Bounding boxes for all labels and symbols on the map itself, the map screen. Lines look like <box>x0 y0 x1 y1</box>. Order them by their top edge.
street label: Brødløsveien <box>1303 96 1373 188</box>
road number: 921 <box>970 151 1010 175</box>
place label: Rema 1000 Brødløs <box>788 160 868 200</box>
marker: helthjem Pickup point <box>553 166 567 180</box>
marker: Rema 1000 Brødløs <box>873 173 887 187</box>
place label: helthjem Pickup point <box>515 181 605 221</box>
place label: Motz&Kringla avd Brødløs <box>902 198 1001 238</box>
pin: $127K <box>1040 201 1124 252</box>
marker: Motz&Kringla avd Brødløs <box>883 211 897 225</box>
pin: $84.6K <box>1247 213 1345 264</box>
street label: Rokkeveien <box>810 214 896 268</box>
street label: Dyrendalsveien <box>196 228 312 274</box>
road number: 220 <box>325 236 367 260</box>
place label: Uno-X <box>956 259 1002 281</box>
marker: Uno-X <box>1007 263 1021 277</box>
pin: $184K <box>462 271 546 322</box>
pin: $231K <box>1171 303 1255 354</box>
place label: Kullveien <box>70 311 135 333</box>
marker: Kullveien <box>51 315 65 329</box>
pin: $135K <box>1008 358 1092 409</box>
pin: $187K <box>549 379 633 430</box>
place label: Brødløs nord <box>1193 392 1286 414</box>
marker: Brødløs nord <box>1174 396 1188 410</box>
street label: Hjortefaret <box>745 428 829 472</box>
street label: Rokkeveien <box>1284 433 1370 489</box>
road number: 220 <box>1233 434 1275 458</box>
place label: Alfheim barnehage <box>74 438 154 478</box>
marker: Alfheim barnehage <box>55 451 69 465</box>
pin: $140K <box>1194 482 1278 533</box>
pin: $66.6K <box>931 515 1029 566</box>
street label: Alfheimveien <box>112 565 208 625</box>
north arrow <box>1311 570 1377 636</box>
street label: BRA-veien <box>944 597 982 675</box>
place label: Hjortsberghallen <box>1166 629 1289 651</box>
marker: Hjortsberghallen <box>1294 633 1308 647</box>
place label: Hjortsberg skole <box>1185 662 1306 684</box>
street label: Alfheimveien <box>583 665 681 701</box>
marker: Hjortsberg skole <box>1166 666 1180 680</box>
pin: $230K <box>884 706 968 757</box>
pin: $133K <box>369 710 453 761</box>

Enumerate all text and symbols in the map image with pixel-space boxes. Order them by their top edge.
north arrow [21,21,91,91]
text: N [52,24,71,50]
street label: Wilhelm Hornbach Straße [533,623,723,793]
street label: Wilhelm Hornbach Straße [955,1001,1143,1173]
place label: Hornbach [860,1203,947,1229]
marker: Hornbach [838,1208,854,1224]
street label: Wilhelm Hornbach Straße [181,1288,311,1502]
......
* What the task asks: Every line that includes "Rema" must be copied from the material above.

* Answer section:
place label: Rema 1000 Brødløs <box>788 160 868 200</box>
marker: Rema 1000 Brødløs <box>873 173 887 187</box>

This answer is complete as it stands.